» **Problems and tasks**
1. Judge each statement against the Tenon Medical filing excerpt and answer yes or no, quoting the words of the excerpt that decide it. (a) The Meeting on January 8, 2024 was held virtually. (b) The Original Form 8-K was filed on December 21, 2023. (c) The definitive Proxy Statement was filed with the Securities and Exchange Commission on November 9, 2023.
2. In the Tenon Medical filing excerpt, turn the paragraph beginning "At the Meeting, Proposal 2" into a short bulleted list that keeps its main facts.
3. Carry the Tenon Medical filing excerpt forward, starting right after its last sentence.

» **Document passage**
Indicate by check mark whether the registrant is an emerging growth company as defined in Rule 405 of the Securities Act of 1933 (§230.405 of this chapter) or Rule 12b-2 of the Securities Exchange Act of 1934 (§240.12b-2 of this chapter).

 

Emerging Growth Company 

 

If an emerging growth company, indicate by check mark if the registrant has elected not to use the extended transition period for complying with any new or revised financial accounting standards provided pursuant to Section 13(a) of the Exchange Act.¨

 

 

 

 

EXPLANATORY NOTE

 

This Current Report on Form 8-K/A (the “Amended Form 8-K”) is being filed as an amendment to the Current Report on Form 8-K filed by Tenon Medical, Inc. (the “Company”) on December 26, 2023 (the “Original Form 8-K”). The sole purpose of this amendment is to supplement the disclosure in the Original Form 8-K with details of the special meeting of the Company’s stockholders held on January 8, 2024 that was held in adjournment of the special meeting of the Company’s stockholders held on December 21, 2023.

 

Item 5.07 Submission of Matters to a Vote of Security Holders.

 

The Company convened its virtual Special Stockholders Meeting (the “Meeting”) on January 8, 2024 at 1:30 p.m. Pacific Time that was a continuation of the adjourned special meeting of the Company’s stockholders that was held on December 21, 2023. A quorum was present for the Meeting.

 

At the Meeting, Proposal 2 was submitted to the stockholders for approval as set forth in the definitive Proxy Statement as filed with the Securities and Exchange Commission on November 22, 2023. As of the record date, November 9, 2023, a total of 2,471,046 shares of common stock of the Company (“Common Stock”) were issued and outstanding and entitled to vote. The Common Stock constitutes all of the securities of the Company entitled to vote at the Meeting. The holders of record of 1,704,858 shares of Common Stock were present in person or represented by proxy at said meeting. Such amounts represented approximately 68.99% of the Common Stock entitled to vote at such meeting.

» **Information given**

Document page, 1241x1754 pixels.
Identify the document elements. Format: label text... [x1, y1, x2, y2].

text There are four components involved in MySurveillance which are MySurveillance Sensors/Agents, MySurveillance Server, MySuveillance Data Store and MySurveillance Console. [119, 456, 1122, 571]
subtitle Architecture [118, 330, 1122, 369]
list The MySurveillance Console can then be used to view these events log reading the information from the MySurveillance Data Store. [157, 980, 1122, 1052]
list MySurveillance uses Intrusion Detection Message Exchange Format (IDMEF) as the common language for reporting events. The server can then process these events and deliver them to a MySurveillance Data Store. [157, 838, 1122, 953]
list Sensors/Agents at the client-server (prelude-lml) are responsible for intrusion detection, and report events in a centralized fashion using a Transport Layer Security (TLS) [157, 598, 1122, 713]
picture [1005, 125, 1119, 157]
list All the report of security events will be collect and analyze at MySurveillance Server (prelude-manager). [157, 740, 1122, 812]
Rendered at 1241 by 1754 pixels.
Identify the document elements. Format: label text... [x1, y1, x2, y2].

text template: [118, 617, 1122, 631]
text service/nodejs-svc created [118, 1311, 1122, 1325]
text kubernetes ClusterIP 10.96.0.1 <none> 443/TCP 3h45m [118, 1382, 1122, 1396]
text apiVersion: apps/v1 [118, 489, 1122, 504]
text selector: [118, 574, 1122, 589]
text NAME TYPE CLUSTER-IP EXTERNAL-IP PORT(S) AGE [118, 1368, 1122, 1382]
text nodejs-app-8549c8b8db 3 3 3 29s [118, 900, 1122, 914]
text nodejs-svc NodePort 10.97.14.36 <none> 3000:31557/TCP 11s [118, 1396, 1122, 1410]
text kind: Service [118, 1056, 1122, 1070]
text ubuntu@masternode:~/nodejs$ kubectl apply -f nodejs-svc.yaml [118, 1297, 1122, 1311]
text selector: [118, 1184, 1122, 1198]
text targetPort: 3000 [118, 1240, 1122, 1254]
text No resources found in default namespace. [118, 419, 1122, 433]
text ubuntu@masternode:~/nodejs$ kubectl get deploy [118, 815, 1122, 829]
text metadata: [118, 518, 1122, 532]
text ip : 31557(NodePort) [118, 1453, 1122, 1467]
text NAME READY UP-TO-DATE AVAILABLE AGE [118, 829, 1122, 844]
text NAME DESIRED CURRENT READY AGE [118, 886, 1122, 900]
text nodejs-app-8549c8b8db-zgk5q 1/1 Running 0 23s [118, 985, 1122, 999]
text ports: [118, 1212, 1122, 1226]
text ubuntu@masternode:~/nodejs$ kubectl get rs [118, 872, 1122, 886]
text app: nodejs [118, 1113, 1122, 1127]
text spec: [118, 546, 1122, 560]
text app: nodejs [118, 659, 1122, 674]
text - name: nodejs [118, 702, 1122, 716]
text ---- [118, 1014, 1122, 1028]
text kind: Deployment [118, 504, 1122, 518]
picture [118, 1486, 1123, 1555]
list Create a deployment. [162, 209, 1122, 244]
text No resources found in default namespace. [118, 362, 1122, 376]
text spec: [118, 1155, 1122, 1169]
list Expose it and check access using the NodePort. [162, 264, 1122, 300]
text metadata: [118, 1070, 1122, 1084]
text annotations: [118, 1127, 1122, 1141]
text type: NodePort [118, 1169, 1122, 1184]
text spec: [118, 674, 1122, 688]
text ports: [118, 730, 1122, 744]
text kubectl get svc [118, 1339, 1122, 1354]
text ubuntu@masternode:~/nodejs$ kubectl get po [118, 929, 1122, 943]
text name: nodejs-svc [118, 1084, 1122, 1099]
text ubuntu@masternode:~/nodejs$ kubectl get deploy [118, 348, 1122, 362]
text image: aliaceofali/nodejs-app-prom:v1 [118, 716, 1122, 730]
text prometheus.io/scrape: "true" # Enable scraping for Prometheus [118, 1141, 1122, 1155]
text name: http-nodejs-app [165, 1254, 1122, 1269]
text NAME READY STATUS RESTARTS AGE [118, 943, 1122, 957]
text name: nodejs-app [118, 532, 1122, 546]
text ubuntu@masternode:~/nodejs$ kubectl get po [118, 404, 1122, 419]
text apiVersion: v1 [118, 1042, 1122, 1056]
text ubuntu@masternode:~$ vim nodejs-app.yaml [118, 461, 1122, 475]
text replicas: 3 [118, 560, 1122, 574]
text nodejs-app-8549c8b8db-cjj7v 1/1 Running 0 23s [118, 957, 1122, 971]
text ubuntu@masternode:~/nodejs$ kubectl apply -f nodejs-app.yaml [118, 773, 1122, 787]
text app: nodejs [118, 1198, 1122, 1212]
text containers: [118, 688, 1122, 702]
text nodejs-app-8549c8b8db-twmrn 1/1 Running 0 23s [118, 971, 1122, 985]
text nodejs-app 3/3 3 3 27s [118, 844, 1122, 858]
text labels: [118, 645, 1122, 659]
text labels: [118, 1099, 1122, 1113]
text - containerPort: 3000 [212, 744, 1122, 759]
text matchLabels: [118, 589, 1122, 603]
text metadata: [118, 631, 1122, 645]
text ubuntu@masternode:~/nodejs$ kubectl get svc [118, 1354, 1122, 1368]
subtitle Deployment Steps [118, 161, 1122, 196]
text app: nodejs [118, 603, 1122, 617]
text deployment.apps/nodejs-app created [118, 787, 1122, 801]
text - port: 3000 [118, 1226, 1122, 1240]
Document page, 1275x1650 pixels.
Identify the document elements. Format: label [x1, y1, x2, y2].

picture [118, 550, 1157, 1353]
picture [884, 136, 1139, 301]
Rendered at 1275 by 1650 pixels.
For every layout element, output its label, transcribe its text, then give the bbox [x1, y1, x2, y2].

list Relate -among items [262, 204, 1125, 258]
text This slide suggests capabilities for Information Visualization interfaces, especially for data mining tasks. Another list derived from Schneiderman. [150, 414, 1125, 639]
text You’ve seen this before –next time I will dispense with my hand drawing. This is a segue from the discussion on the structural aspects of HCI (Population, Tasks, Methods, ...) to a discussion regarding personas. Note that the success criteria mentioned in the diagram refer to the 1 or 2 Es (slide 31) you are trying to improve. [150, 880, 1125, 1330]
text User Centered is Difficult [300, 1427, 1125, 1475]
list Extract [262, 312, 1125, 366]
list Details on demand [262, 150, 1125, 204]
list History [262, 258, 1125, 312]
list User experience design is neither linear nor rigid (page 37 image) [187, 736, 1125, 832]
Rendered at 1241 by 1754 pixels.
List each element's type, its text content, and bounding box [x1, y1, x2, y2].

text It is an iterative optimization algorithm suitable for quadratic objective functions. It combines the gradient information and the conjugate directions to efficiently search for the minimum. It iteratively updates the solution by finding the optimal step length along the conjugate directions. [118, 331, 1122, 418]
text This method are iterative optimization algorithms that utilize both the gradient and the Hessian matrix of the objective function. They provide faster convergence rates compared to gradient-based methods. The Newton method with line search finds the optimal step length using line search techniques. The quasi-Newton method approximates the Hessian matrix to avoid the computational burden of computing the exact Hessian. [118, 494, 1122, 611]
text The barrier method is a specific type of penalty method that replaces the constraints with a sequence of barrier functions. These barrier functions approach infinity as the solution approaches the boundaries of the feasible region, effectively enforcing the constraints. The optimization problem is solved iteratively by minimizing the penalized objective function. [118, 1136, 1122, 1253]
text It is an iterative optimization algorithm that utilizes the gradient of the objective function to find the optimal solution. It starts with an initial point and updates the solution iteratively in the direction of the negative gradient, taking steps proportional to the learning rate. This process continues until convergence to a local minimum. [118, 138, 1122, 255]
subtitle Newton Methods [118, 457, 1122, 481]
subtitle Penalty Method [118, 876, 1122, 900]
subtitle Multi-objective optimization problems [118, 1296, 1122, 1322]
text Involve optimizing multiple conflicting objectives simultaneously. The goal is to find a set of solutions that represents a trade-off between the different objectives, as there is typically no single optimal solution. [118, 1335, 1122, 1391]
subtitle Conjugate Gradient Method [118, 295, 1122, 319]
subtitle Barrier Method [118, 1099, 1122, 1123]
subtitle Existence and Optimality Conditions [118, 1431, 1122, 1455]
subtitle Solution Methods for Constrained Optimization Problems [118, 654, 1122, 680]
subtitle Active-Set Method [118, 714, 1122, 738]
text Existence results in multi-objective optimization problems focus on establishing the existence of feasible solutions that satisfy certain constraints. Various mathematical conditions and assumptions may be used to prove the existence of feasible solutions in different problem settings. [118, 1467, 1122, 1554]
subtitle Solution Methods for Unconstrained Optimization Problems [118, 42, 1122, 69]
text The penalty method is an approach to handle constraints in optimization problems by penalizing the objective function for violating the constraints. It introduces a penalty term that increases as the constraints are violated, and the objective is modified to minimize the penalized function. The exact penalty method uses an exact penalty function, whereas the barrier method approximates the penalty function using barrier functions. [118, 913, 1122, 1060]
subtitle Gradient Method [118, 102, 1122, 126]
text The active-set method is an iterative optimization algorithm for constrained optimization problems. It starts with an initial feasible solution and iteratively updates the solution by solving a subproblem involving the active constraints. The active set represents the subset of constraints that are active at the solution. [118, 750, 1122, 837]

» **Exercise results**
1.
(a) Yes: "The Company convened its virtual Special Stockholders Meeting (the “Meeting”) on January 8, 2024"
(b) No: "the Current Report on Form 8-K filed by Tenon Medical, Inc. (the “Company”) on December 26, 2023"
(c) No: "as filed with the Securities and Exchange Commission on November 22, 2023"

2.
- Proposal 2 was submitted to stockholders for approval, as set out in the definitive Proxy Statement filed with the SEC on November 22, 2023.
- Record date: November 9, 2023.
- Shares of Common Stock issued, outstanding and entitled to vote: 2,471,046.
- Common Stock is the only class of the Company's securities entitled to vote at the Meeting.
- Shares present in person or by proxy: 1,704,858, about 68.99% of the Common Stock entitled to vote.

3.
 

At the Meeting, the stockholders did not approve Proposal 2. The votes on Proposal 2 were cast as set forth below:

 

Proposal No. 2 – To consider and vote on a proposal to approve an amendment to the Company’s Second Amended and Restated Certificate of Incorporation, as amended (the “Certificate of Incorporation”), to expressly vest in the Board of Directors of the Company (the “Board”) the authority to issue the preferred stock with powers, designations, preferences and relative, participating, optional or other rights, if any, or the qualifications, limitations or restrictions thereof as the Board;

 

For   Against   Abstain
1,134,758   68,811   21,457

 

Item 8.01 Other Events.

 

On January 8, 2024, the Company announced that the Company’s Special Meeting of Stockholders, originally held on December 21, 2023, at 10:30 a.m. Pacific Time, and subsequently adjourned and held on January 8, 2024, at 1:30 p.m. Pacific Time, has been adjourned a second time to allow for additional time for stockholders to vote on approval for Proposal 2. The meeting has been scheduled to reconvene on January 30, 2024, at 1:30 p.m., Pacific Time, in virtual-only format at https://www.viewproxy.com/tenonmedicalsm/2023/HTYPE.ASP.

 

During the period of the adjournment, the Company will continue to solicit proxies from its stockholders with respect to Proposal 2 set forth in the Company’s proxy statement. The approval needed for Proposal 2 is the majority of outstanding shares of Common Stock of the Company.

 

A copy of the Company’s press release dated January 8, 2024, titled “Tenon Medical, Inc. Announces Second Adjournment of Special Meeting of Stockholders” is attached hereto as Exhibit 99.1 and is incorporated herein by reference.

  

Item 9.01. Financial Statement and Exhibits.

 

(d) Exhibits.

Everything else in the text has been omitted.